Amid the chaos, UK MPs have now ‘done a Cromwell’ for parliament
OLIVER Cromwell, Britain’s 17th century Lord Protector, is seared into the Irish folk memory, his name synonymous with the brutal slaughter of innocent civilians in Co Wexford in 1649. His infamy lives to this day. But on the adjacent and larger island, Cromwell is chiefly celebrated for advancing the rights of parliament and helping lay a milestone on the long road to universal suffrage. A large statue of the man stands close to the entrance of the UK parliament at Westminster.
Amid the rolling, slow-motion car crash that is Brexit, something remarkable has happened in the role of parliament and which harks back to the memory of Cromwell. The British memory, that is.
Day three of Theresa May’s uphill battle to win support for her reviled Brexit deal unfolds today. But it has been clear since the opening hour of these proceedings that she has already been upstaged by her MPs.

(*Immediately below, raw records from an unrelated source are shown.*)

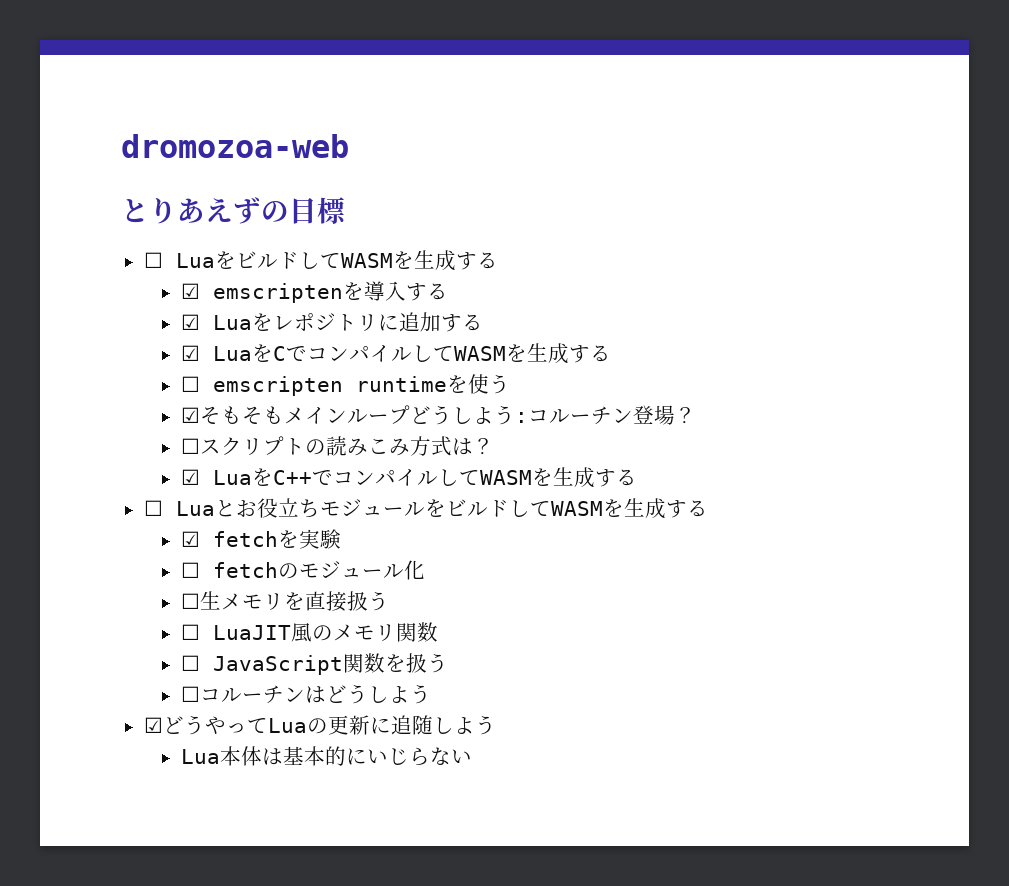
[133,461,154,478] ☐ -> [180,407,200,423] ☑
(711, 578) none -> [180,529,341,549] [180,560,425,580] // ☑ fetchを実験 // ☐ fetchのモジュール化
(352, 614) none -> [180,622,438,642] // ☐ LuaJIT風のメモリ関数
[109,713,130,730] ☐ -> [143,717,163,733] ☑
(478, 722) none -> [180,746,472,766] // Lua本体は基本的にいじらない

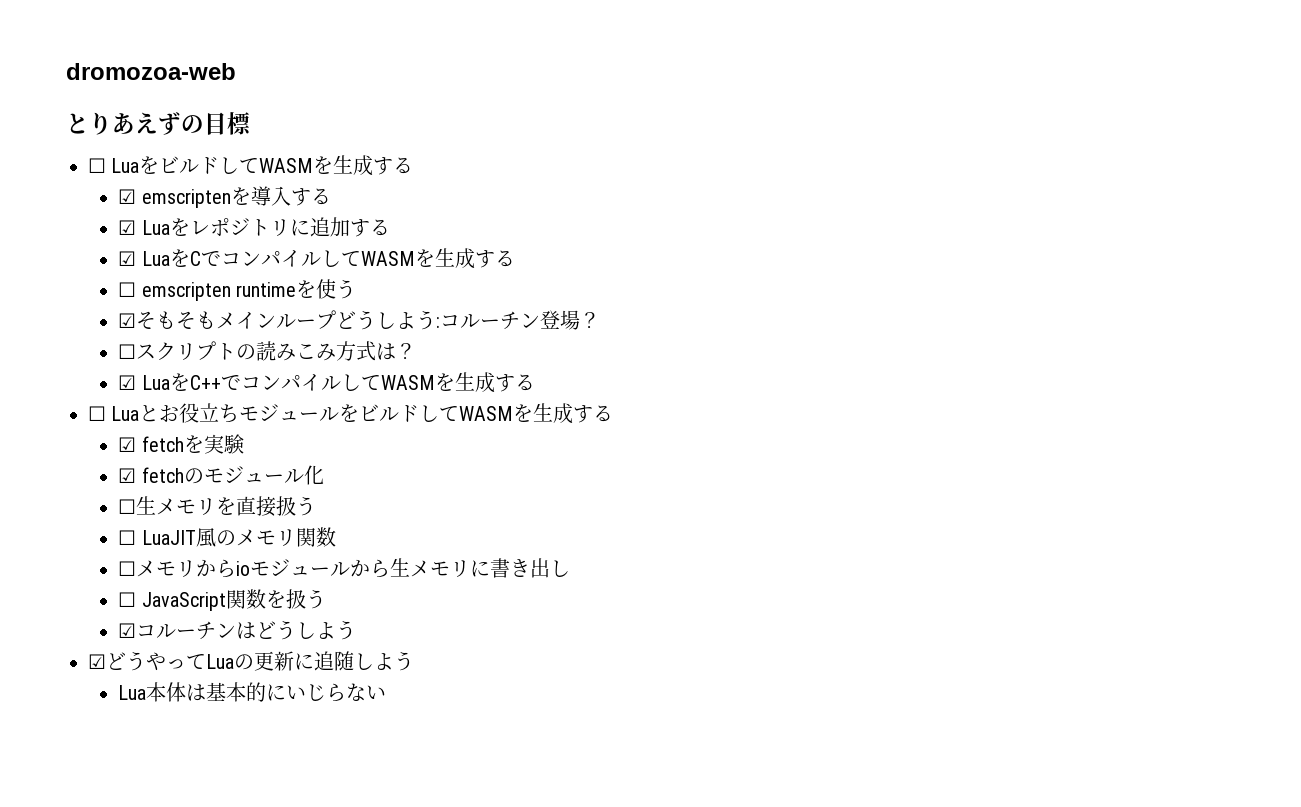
[180,562,200,578] ☐ -> [118,468,137,483] ☑
(438, 632) none -> [118,558,571,578] // ☐メモリからioモジュールから生メモリに書き出し
[180,686,200,702] ☐ -> [118,623,137,638] ☑

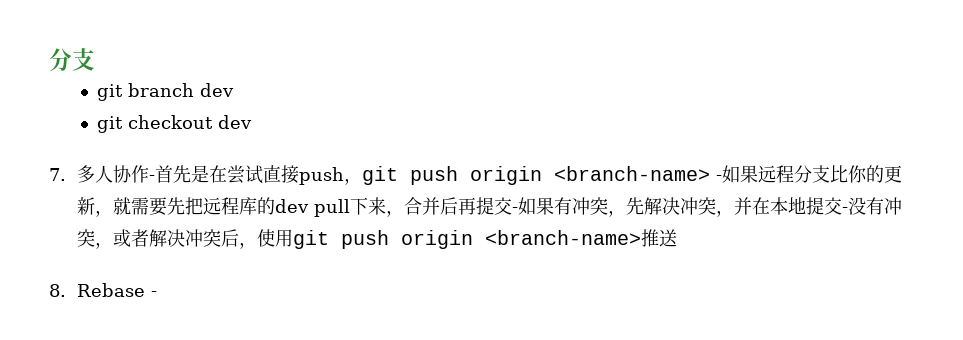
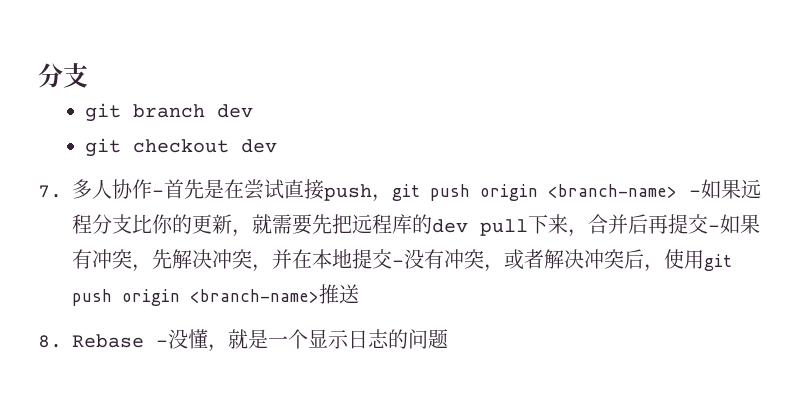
(158, 294) none -> [168,329,448,352] 没懂，就是一个显示日志的问题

The MPs drew first blood by voting for the first time to convict the government of “contempt of parliament” and obliging the executive to publish the full text of legal advice furnished by the attorney general on the draft EU-UK withdrawal agreement. The opposition trumpeted that outcome as a “badge of shame” for Mrs May.

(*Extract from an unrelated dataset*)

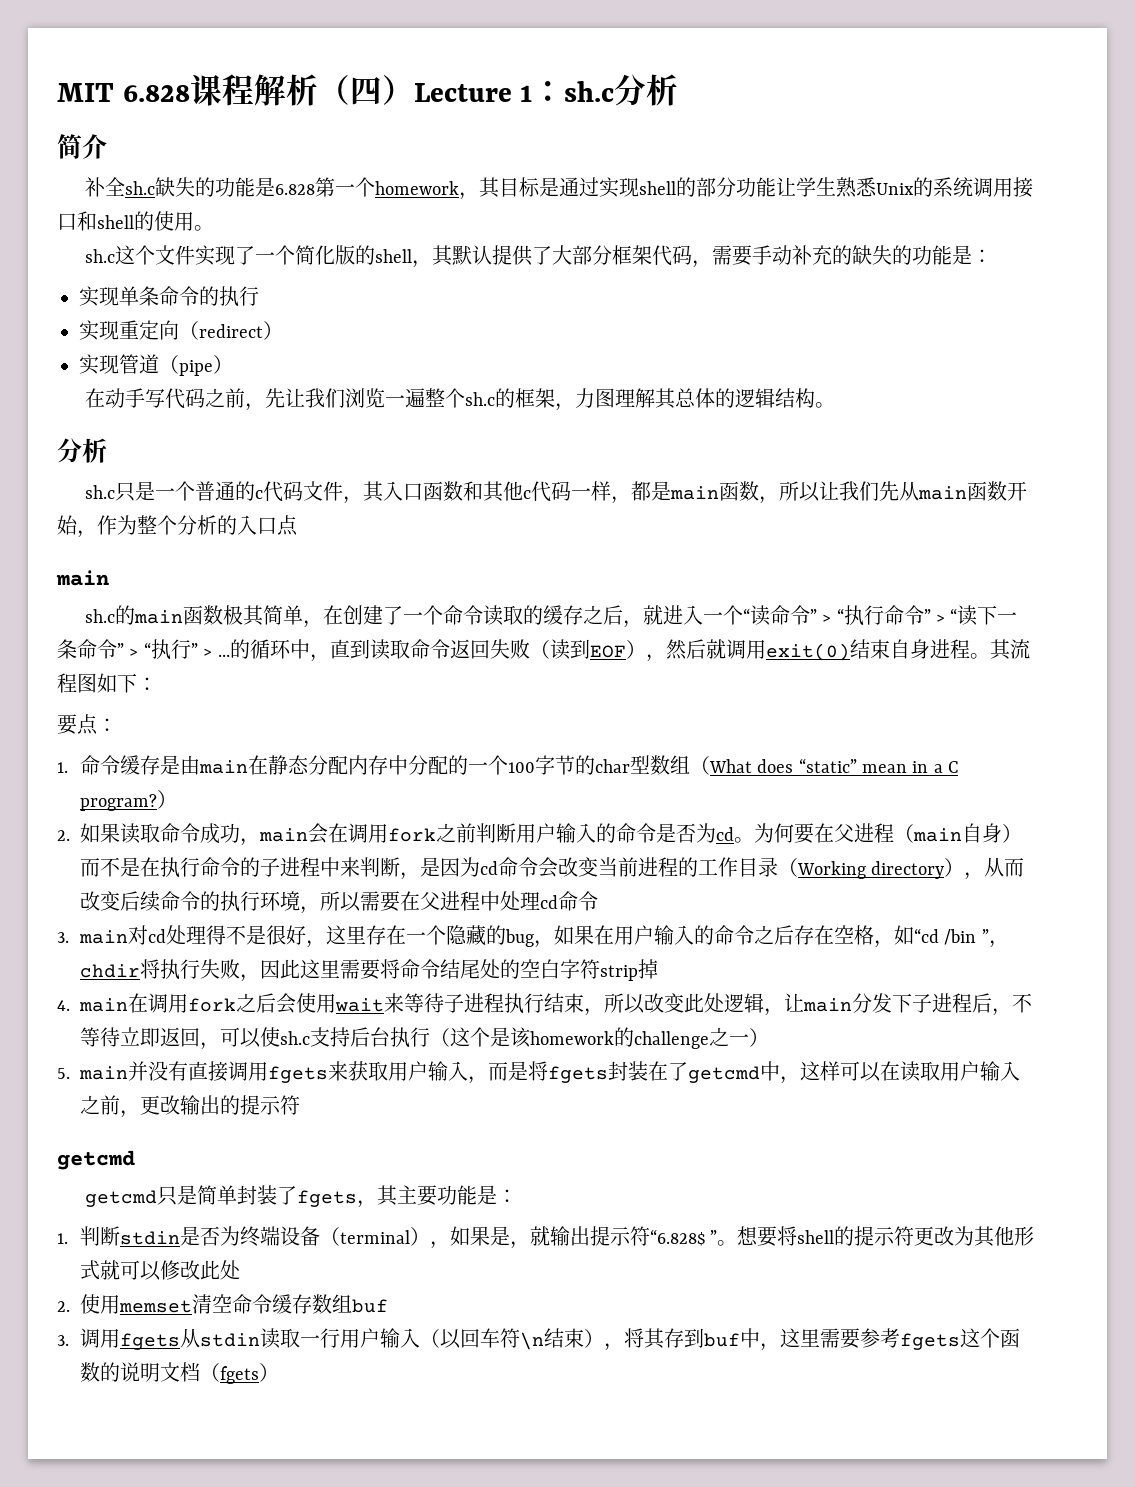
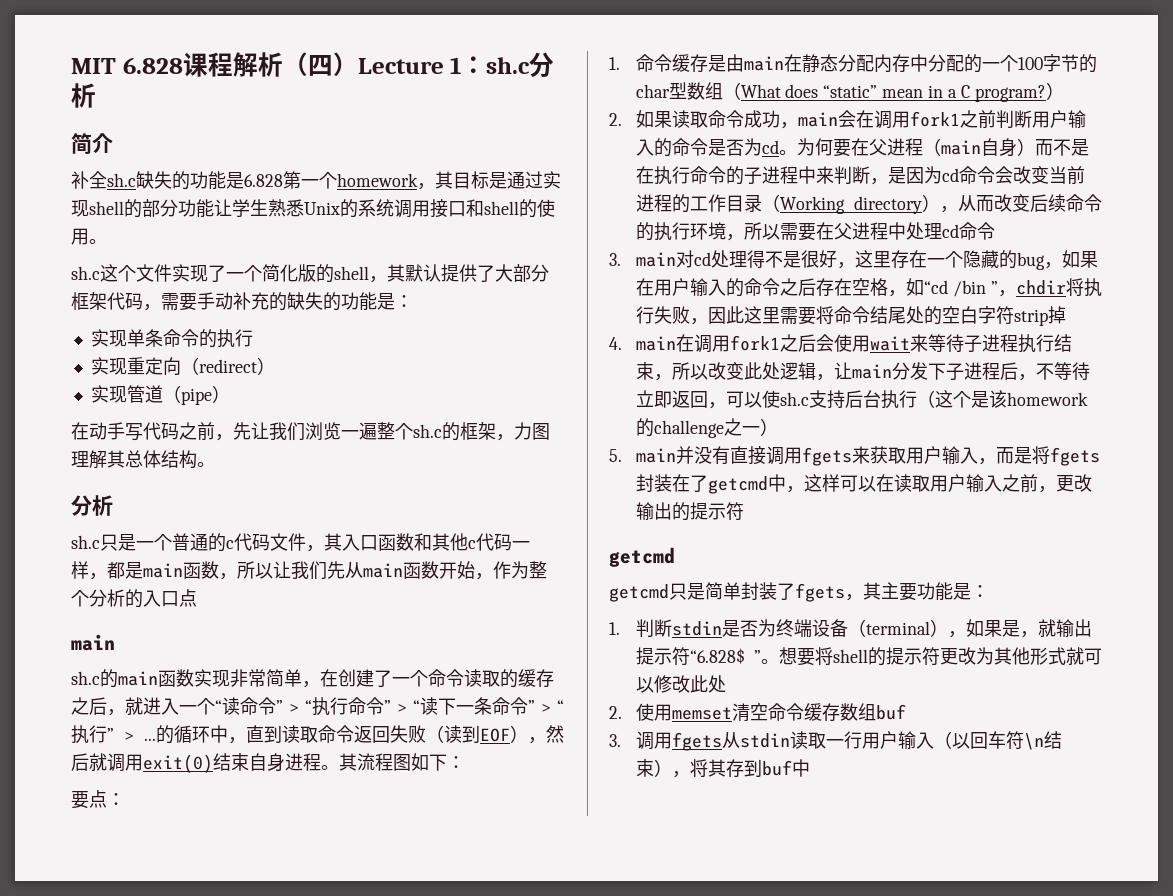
[714,388,775,408] 的逻辑 -> (161, 459) none
[222,605,264,626] 极其 -> [194,669,266,687] 实现非常
[388,828,436,842] fork -> [909,111,960,127] fork1
[188,998,236,1012] fork -> [729,335,780,351] fork1
[759,1328,1020,1351] [79,1362,279,1384] ，这里需要参考fgets这个函数的说明文档（fgets） -> (810, 768) none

But the next vote was far less symbolic, and gave the parliament real potential power over Brexit. It gave the MPs the power if we get the expected outcome that Mrs May fails in her attempts to ratify her exit treaty.

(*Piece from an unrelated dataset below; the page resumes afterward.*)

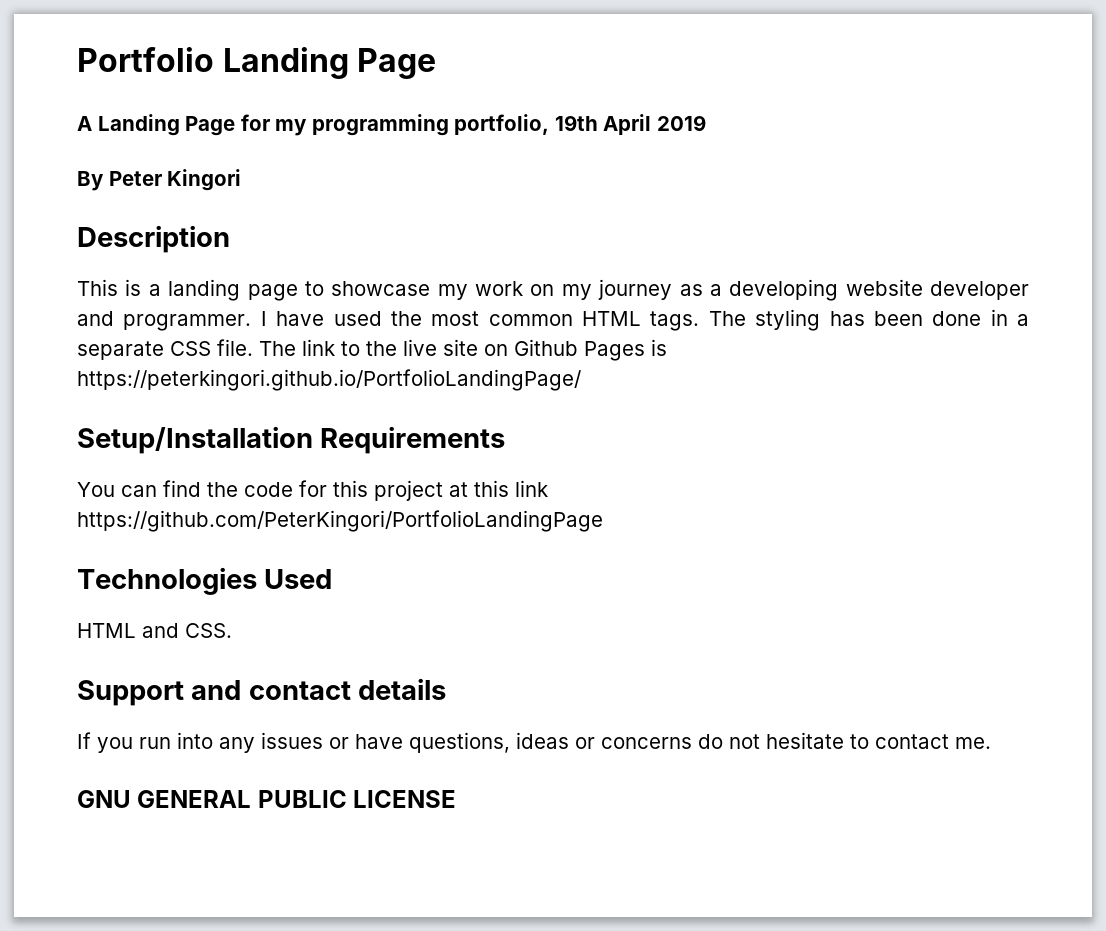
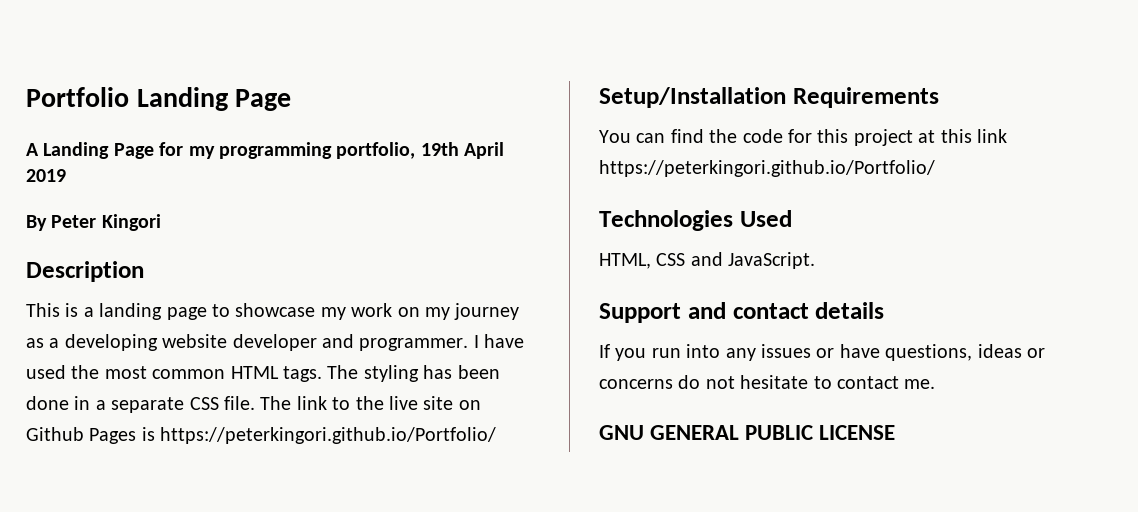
[77,369,581,391] https://peterkingori.github.io/PortfolioLandingPage/ -> [160,427,497,444] https://peterkingori.github.io/Portfolio/
[77,510,603,532] https://github.com/PeterKingori/PortfolioLandingPage -> [599,160,935,177] https://peterkingori.github.io/Portfolio/
[77,623,232,638] HTML and CSS. -> [599,252,816,269] HTML, CSS and JavaScript.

It ensures MPs can amend any motion the government brings to the House of Commons relating to its divorce deal with the European Union. In practice, it means the UK parliament will give the thumbs down for a no-deal Brexit.
And while a move like that would not be legally binding, such is its political force in the current fraught circumstances that the will of parliament cannot be ignored. The good news is that there is no majority at Westminster for a no-deal Brexit.
The less good news is that there is no clear will as to what should happen after the expected failure of Mrs May’s admirable but ill-fated efforts.
Word from Brussels yesterday was that the EU might be amenable to trying to offer her some “help” if she fails to land her deal by a narrow margin.
But such help appears only to stretch to embellishing the language in the accompanying declaration to frame big picture talks on the future EU-UK relationship after Brexit.
Publication of the full AG’s legal advice on the withdrawal agreement puts the focus back on Ireland’s key interest: the Border backstop. Proceedings at Westminster again emphasise to us that avoiding the return of a hard Border in Ireland is peripheral when set against English politicians’ doctrinaire objections to the EU.
So, Irish politicians’ and diplomats’ jobs remain exactly the same. It is to ensure that aspect of the EU-UK deal is not unpicked.